The distinctive, stable arrangement of institutions that are formed to help communities interact and live together could easily exert pressure to fit in, wanting to do and have the same, if not better. In the modern-day, a 10-year-old boy typically is more interested in the latest gaming equipment. At the same time, others like ball games and are also glued to the new digital media. Similarly, in the 1970s, being cool was having a blue BMX bicycle. Visuals were everything. Owning a coloured TV and a VCR tape player meant a different status quo. A young boy found himself in a social structure that, by default, condemned him to a spectator rather than a participant at the table. At 14 years of age, this young man started an aspirational journey determined to leave out his dream of becoming an accomplished, independent, and passionate entrepreneur.
Business is about people, “don’t go alone”, a note from EAMDA Managing Partner, Fred Ogana. You need others to push your passion, bring your vision into fusion, empower others and leave something behind.
The business of doing business is a self-taught class that, sadly, most young people hungry for it have to journey through this exploratory phase of their lives with little or no guidance. At 22 years of age, this young man was in South Africa following his passion for business armed with his beautiful traditionally woven baskets and Kenyan artefacts, having a go at an international market but soon learnt that was not the right venture, at least not for that market. With his lessons at hand, he then ventured out a few years later, this time in flower exports, to the Czech Republic while also importing non-pharmaceutical goods for local markets, and thought, finally, his dreams had come to full fusion, he had finally cracked the formula to business success.
1997 was going to be a year of change for most Kenyans, a political change was looming. Political polls showed that the then-president was under stiff competition from his former vice president. Sadly, the anticipated change took a drastic turn of turmoil and distraction, neighbors turned to foes, tribesmen fought against other tribesmen, and marked one of the many violent election periods in Kenya. The political instability destabilized the country’s business environment. The economy was brought to its knees, with economists like Micah Cheserem, then Central Bank Governor, lamenting the political chaos and the adverse repercussions to the economy. Our young entrepreneur was not exempt. His export and import business crashed.
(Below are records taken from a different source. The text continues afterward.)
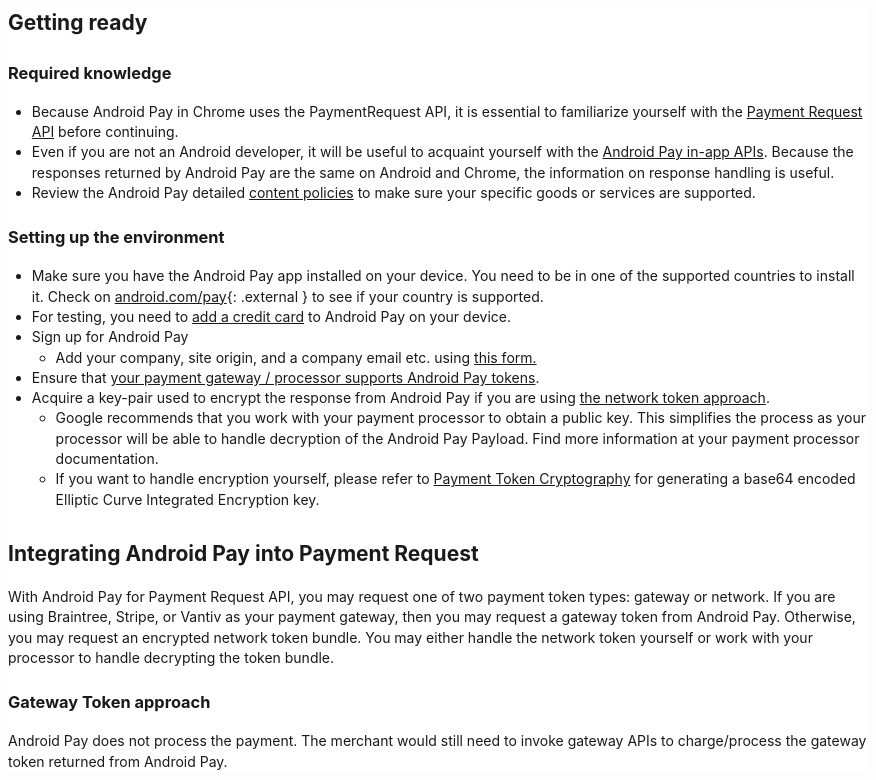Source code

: ## Getting ready

### Required knowledge

* Because Android Pay in Chrome uses the PaymentRequest API, it is essential 
to familiarize yourself with the 
[Payment Request API](/web/fundamentals/payments/deep-dive-into-payment-request)
before continuing.
* Even if you are not an Android developer, it will be useful to acquaint 
yourself with the [Android Pay in-app APIs](/android-pay/android/tutorial). 
Because the responses returned by Android Pay are the same on Android and 
Chrome, the information on response handling is useful.
* Review the Android Pay detailed 
[content policies](https://support.google.com/payments/merchant/answer/75724?payments_to_biz=&rd=1)
to make sure your specific goods or services are supported.

### Setting up the environment

* Make sure you have the Android Pay app installed on your device. You need 
to be in one of the supported countries to install it. Check on 
[android.com/pay](https://www.android.com/pay/){: .external } to see if your 
country is supported.
* For testing, you need to 
[add a credit card](https://support.google.com/androidpay/answer/6289372) to 
Android Pay on your device.
* Sign up for Android Pay
    * Add your company, site origin, and a company email etc. using 
    [this form.](https://goo.gl/forms/dga1yH1MYcA6QR8x2)
* Ensure that
[your payment gateway / processor supports Android Pay tokens](/android-pay/#processors).
* Acquire a key-pair used to encrypt the response from Android Pay if you are 
using [the network token approach](#integration-using-network-token).
    * Google recommends that you work with your payment processor to obtain a 
    public key. This simplifies the process as your processor will be able to 
    handle decryption of the Android Pay Payload. Find more information at 
    your payment processor documentation.
    * If you want to handle encryption yourself, please refer to 
    [Payment Token Cryptography](/android-pay/integration/payment-token-cryptography) 
    for generating a base64 encoded Elliptic Curve Integrated Encryption key.

## Integrating Android Pay into Payment Request
With Android Pay for Payment Request API, you may request one of two payment 
token types: gateway or network. If you are using Braintree, Stripe, or Vantiv 
as your payment gateway, then you may request a gateway token from Android Pay. 
Otherwise, you may request an encrypted network token bundle. You may either 
handle the network token yourself or work with your processor to handle 
decrypting the token bundle.

### Gateway Token approach
Android Pay does not process the payment. The merchant would still need to 
invoke gateway APIs to charge/process the gateway token returned from Android 
Pay.
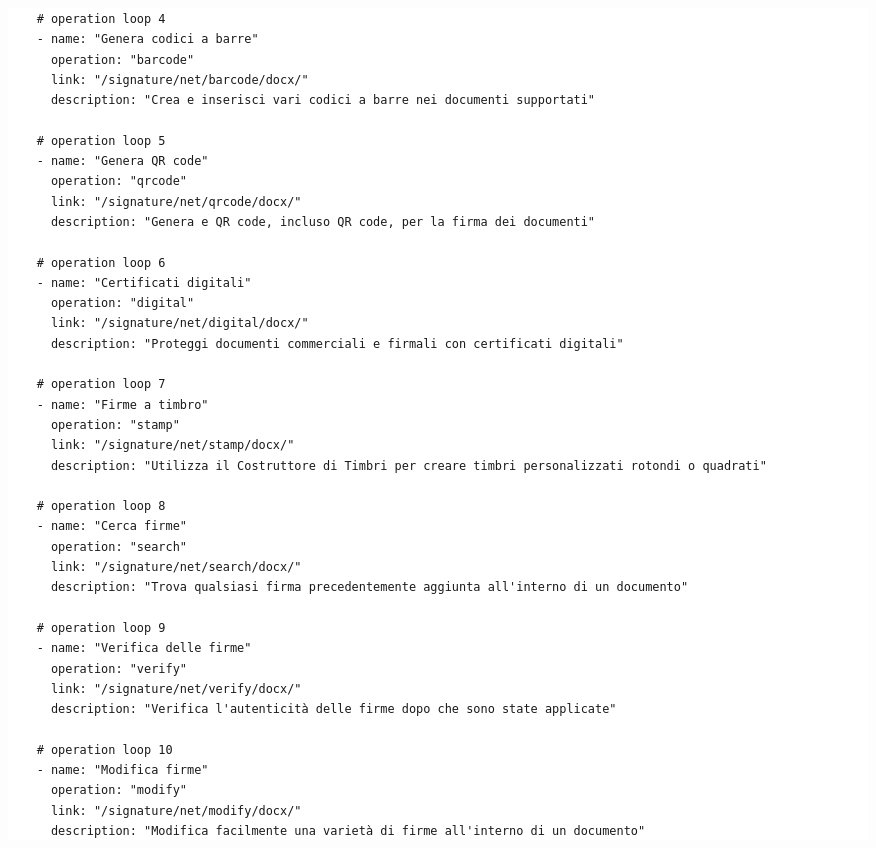         # operation loop 4
        - name: "Genera codici a barre"
          operation: "barcode"
          link: "/signature/net/barcode/docx/"
          description: "Crea e inserisci vari codici a barre nei documenti supportati"

        # operation loop 5
        - name: "Genera QR code"
          operation: "qrcode"
          link: "/signature/net/qrcode/docx/"
          description: "Genera e QR code, incluso QR code, per la firma dei documenti"
          
        # operation loop 6
        - name: "Certificati digitali"
          operation: "digital"
          link: "/signature/net/digital/docx/"
          description: "Proteggi documenti commerciali e firmali con certificati digitali"

        # operation loop 7
        - name: "Firme a timbro"
          operation: "stamp"
          link: "/signature/net/stamp/docx/"
          description: "Utilizza il Costruttore di Timbri per creare timbri personalizzati rotondi o quadrati"
          
        # operation loop 8
        - name: "Cerca firme"
          operation: "search"
          link: "/signature/net/search/docx/"
          description: "Trova qualsiasi firma precedentemente aggiunta all'interno di un documento"
          
        # operation loop 9
        - name: "Verifica delle firme"
          operation: "verify"
          link: "/signature/net/verify/docx/"
          description: "Verifica l'autenticità delle firme dopo che sono state applicate"
          
        # operation loop 10
        - name: "Modifica firme"
          operation: "modify"
          link: "/signature/net/modify/docx/"
          description: "Modifica facilmente una varietà di firme all'interno di un documento"
          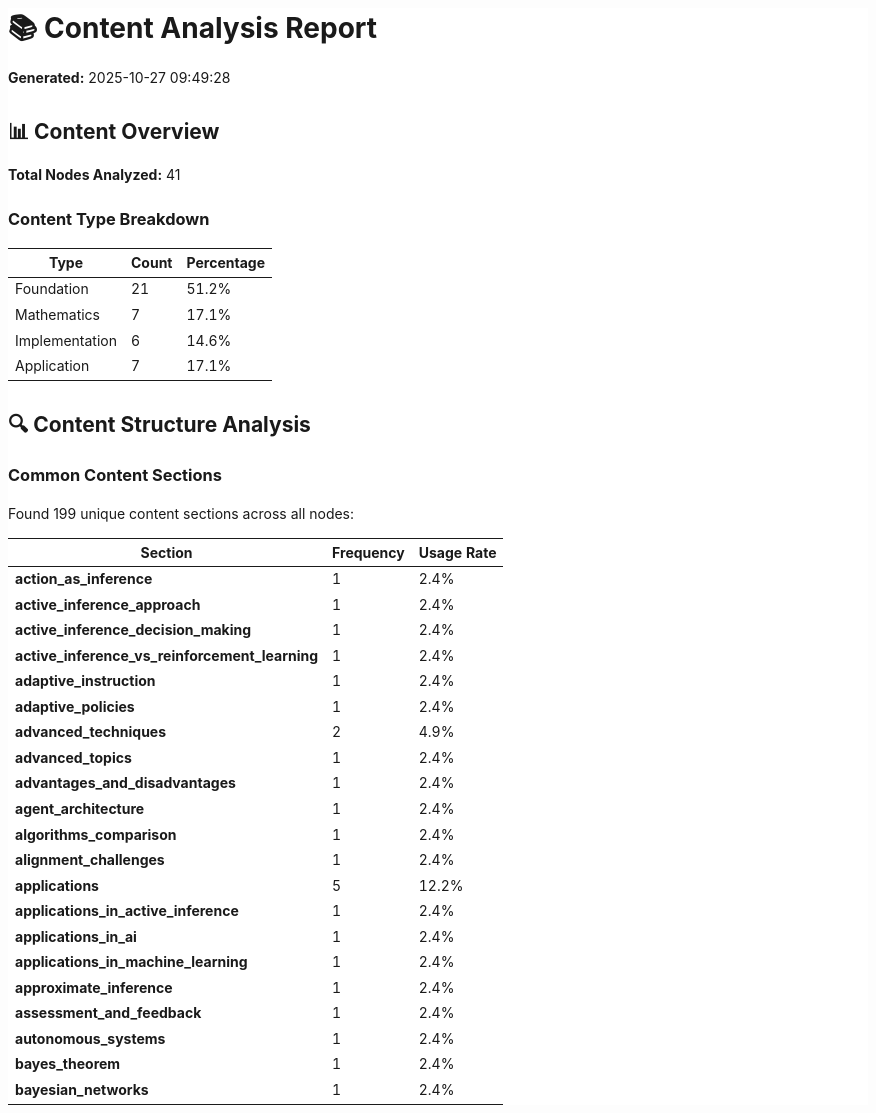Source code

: # 📚 Content Analysis Report

**Generated:** 2025-10-27 09:49:28

## 📊 Content Overview

**Total Nodes Analyzed:** 41

### Content Type Breakdown

| Type | Count | Percentage |
|------|-------|------------|
| Foundation | 21 | 51.2% |
| Mathematics | 7 | 17.1% |
| Implementation | 6 | 14.6% |
| Application | 7 | 17.1% |

## 🔍 Content Structure Analysis

### Common Content Sections
Found 199 unique content sections across all nodes:

| Section | Frequency | Usage Rate |
|---------|-----------|------------|
| **action_as_inference** | 1 | 2.4% |
| **active_inference_approach** | 1 | 2.4% |
| **active_inference_decision_making** | 1 | 2.4% |
| **active_inference_vs_reinforcement_learning** | 1 | 2.4% |
| **adaptive_instruction** | 1 | 2.4% |
| **adaptive_policies** | 1 | 2.4% |
| **advanced_techniques** | 2 | 4.9% |
| **advanced_topics** | 1 | 2.4% |
| **advantages_and_disadvantages** | 1 | 2.4% |
| **agent_architecture** | 1 | 2.4% |
| **algorithms_comparison** | 1 | 2.4% |
| **alignment_challenges** | 1 | 2.4% |
| **applications** | 5 | 12.2% |
| **applications_in_active_inference** | 1 | 2.4% |
| **applications_in_ai** | 1 | 2.4% |
| **applications_in_machine_learning** | 1 | 2.4% |
| **approximate_inference** | 1 | 2.4% |
| **assessment_and_feedback** | 1 | 2.4% |
| **autonomous_systems** | 1 | 2.4% |
| **bayes_theorem** | 1 | 2.4% |
| **bayesian_networks** | 1 | 2.4% |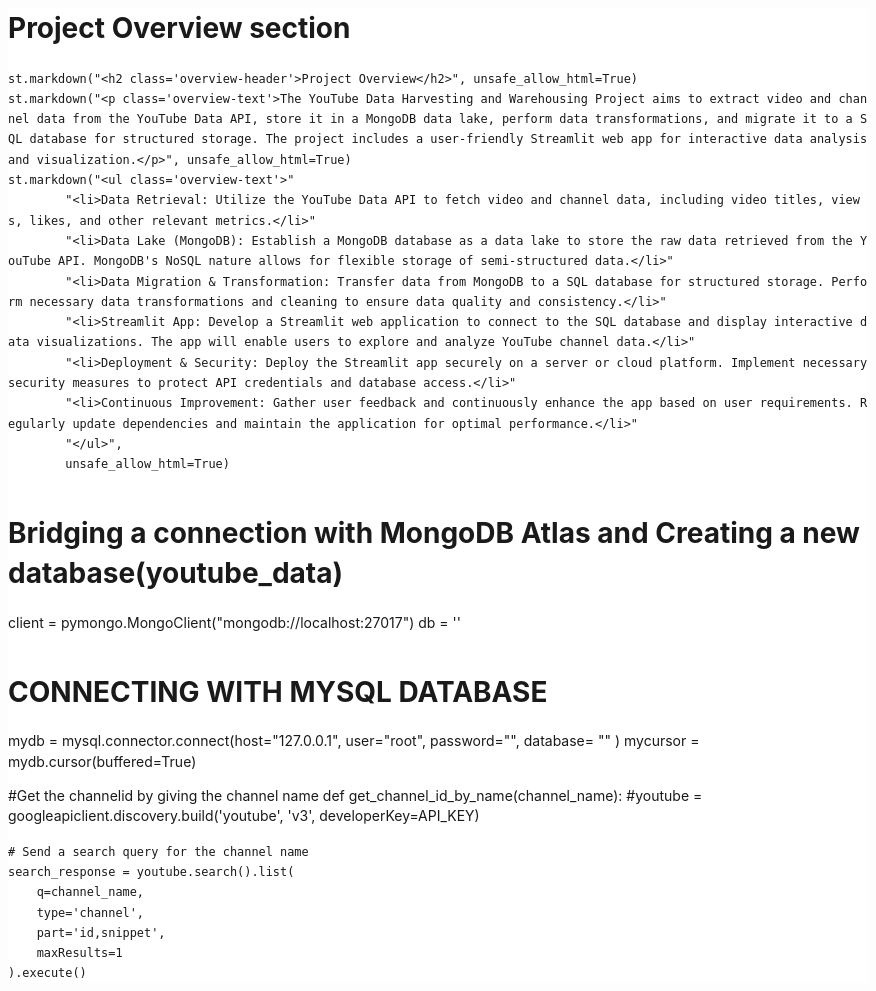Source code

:# Project Overview section
    st.markdown("<h2 class='overview-header'>Project Overview</h2>", unsafe_allow_html=True)
    st.markdown("<p class='overview-text'>The YouTube Data Harvesting and Warehousing Project aims to extract video and channel data from the YouTube Data API, store it in a MongoDB data lake, perform data transformations, and migrate it to a SQL database for structured storage. The project includes a user-friendly Streamlit web app for interactive data analysis and visualization.</p>", unsafe_allow_html=True)
    st.markdown("<ul class='overview-text'>"
            "<li>Data Retrieval: Utilize the YouTube Data API to fetch video and channel data, including video titles, views, likes, and other relevant metrics.</li>"
            "<li>Data Lake (MongoDB): Establish a MongoDB database as a data lake to store the raw data retrieved from the YouTube API. MongoDB's NoSQL nature allows for flexible storage of semi-structured data.</li>"
            "<li>Data Migration & Transformation: Transfer data from MongoDB to a SQL database for structured storage. Perform necessary data transformations and cleaning to ensure data quality and consistency.</li>"
            "<li>Streamlit App: Develop a Streamlit web application to connect to the SQL database and display interactive data visualizations. The app will enable users to explore and analyze YouTube channel data.</li>"
            "<li>Deployment & Security: Deploy the Streamlit app securely on a server or cloud platform. Implement necessary security measures to protect API credentials and database access.</li>"
            "<li>Continuous Improvement: Gather user feedback and continuously enhance the app based on user requirements. Regularly update dependencies and maintain the application for optimal performance.</li>"
            "</ul>",
            unsafe_allow_html=True)

# Bridging a connection with MongoDB Atlas and Creating a new database(youtube_data)
client = pymongo.MongoClient("mongodb://localhost:27017")
db = ''

# CONNECTING WITH MYSQL DATABASE
mydb = mysql.connector.connect(host="127.0.0.1",
                   user="root",
                   password="",
                   database= ""
                   )
mycursor = mydb.cursor(buffered=True)

 #Get the channelid by giving the channel name
def get_channel_id_by_name(channel_name):
    #youtube = googleapiclient.discovery.build('youtube', 'v3', developerKey=API_KEY)

    # Send a search query for the channel name
    search_response = youtube.search().list(
        q=channel_name,
        type='channel',
        part='id,snippet',
        maxResults=1
    ).execute()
Business success does not end with having supplies and a ready market, external factors must also be put into consideration.
“I need to go back to my dream.” 15 years later, in 2013, the 14-year-old boy, still burning with ambition to return to running his own business, is now a mature man biting the bullet and taking risks to reach a far-fetched goal of leaving something behind. EAMDA was founded 10 years ago as an organization that seeks answers to systemic business failures afflicting enterprises in developing countries, working with stakeholders in both the public and private sectors and development agencies.